**Task to carry out:**
Reproduce verbatim the lines of the records starting at the line containing "showing in translations" and ending at the line containing "I want to automatically h", including both.
[Start of section]
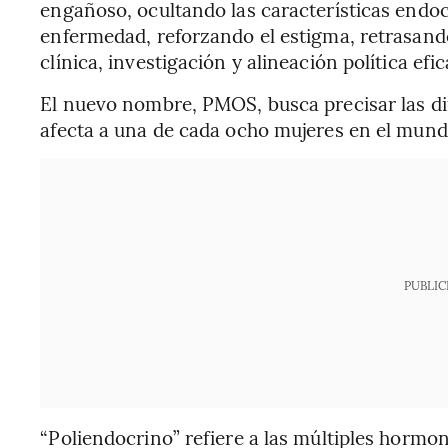
engañoso, ocultando las características endoc
enfermedad, reforzando el estigma, retrasando
clínica, investigación y alineación política efic
El nuevo nombre, PMOS, busca precisar las dif
afecta a una de cada ocho mujeres en el mund
PUBLIC
“Poliendocrino” refiere a las múltiples hormon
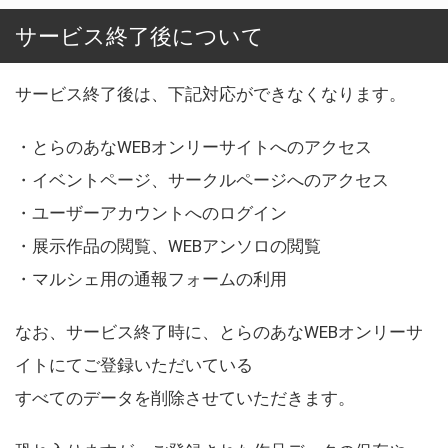
サービス終了後について
サービス終了後は、下記対応ができなくなります。
・とらのあなWEBオンリーサイトへのアクセス
・イベントページ、サークルページへのアクセス
・ユーザーアカウントへのログイン
・展示作品の閲覧、WEBアンソロの閲覧
・マルシェ用の通報フォームの利用
なお、サービス終了時に、とらのあなWEBオンリーサ
イトにてご登録いただいている
すべてのデータを削除させていただきます。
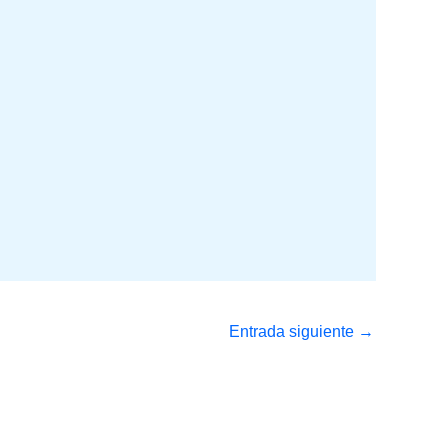
Entrada siguiente
→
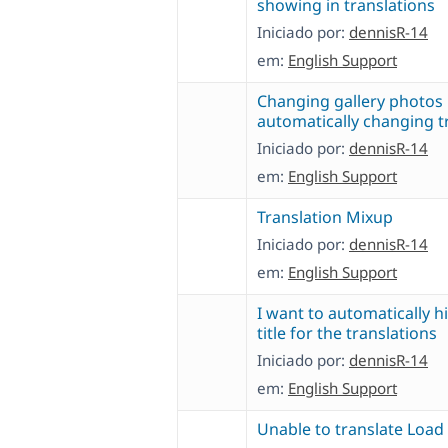
showing in translations
Iniciado por:
dennisR-14
em:
English Support
Changing gallery photos
automatically changing t
Iniciado por:
dennisR-14
em:
English Support
Translation Mixup
Iniciado por:
dennisR-14
em:
English Support
I want to automatically h
title for the translations
Iniciado por:
dennisR-14
em:
English Support
Unable to translate Loa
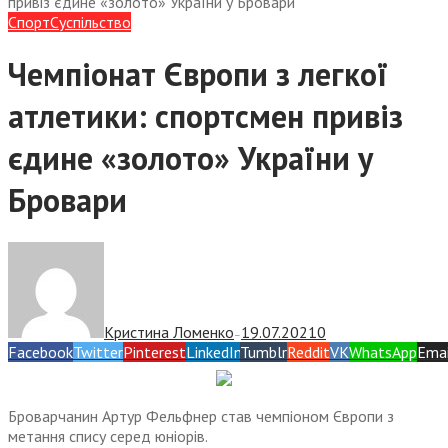
привіз єдине «золото» України у Бровари
Спорт
Суспiльство
Чемпіонат Європи з легкої
атлетики: спортсмен привіз
єдине «золото» України у
Бровари
Кристина Ломенко
19.07.2021
0
—
Facebook
Twitter
Pinterest
LinkedIn
Tumblr
Reddit
VK
WhatsApp
Emai
Броварчанин Артур Фельфнер став чемпіоном Європи з
метання спису серед юніорів.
[End of section]
**Output for this task:**
showing in translations
Iniciado por:
dennisR-14
em:
English Support
Changing gallery photos
automatically changing t
Iniciado por:
dennisR-14
em:
English Support
Translation Mixup
Iniciado por:
dennisR-14
em:
English Support
I want to automatically h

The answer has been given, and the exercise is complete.